Estaba atardeciendo y ella seguía allí, plantada como una estatua. Ante ella se encontraba la siniestra entrada de
la cueva. Sí, LA CUEVA. Había escuchado incontables veces historias de terror sobre esa cueva, en esas típicas reuniones a la luz de una hoguera. En esas reuniones ella se había reído y mostrado impasible ante esas historias, porque en el fondo solo eran eso, historias. Nada mas que invenciones de la gente. Sí, solo eso, invenciones.
¿Entonces por qué temía tanto entrar? ¿Por qué pensaba que en cualquier momento le atacaría el
monstruo del barro o el fantasma caníval?
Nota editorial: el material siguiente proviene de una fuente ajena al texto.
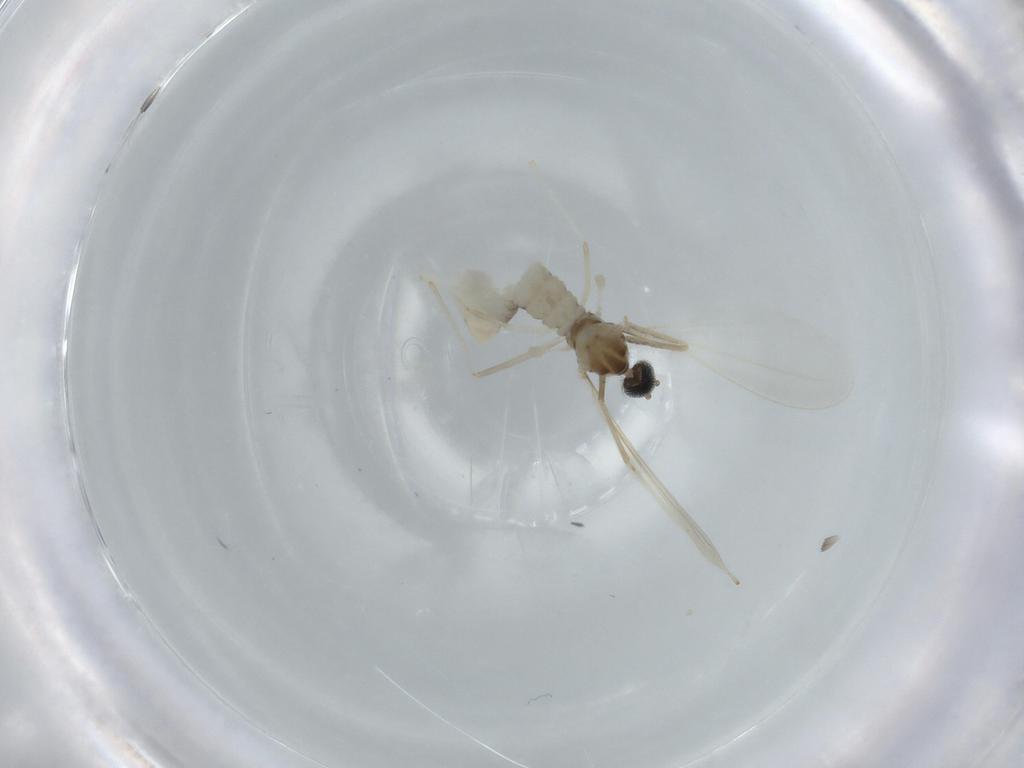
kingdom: Animalia
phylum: Arthropoda
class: Insecta
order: Diptera
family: Cecidomyiidae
Debería dejar de torturarse a sí misma de aquella forma, lo mejor sería dar media vuelta y...
-
¡No! -sacudió la cabeza-
Tengo que entrar...de lo contrario la tendré que dar por perdida. -pensó en aquello que estaba dentro de la cueva, la razón por la que estaba en aquella situación-
Iré a buscarla...y cuando la pille se va a enterar por hacerme pasar este mal rato 
Entonces por fin se decidió y armándose de valor entró en la cueva.
-Bah, solo es una cueva. Aquí no hay fantasmas ni monstruos, qué tonterías, jijijiji
-se rió con nerviosismo, a medida que se adentraba en la cueva, al paso de un desfile de cojos.
-Crrrri, crrrrri. -
¡¡¡WAAAAAAAAAAAAAAAAAA!!! -Aciul salió de la cueva corriendo y gritando de puro espanto.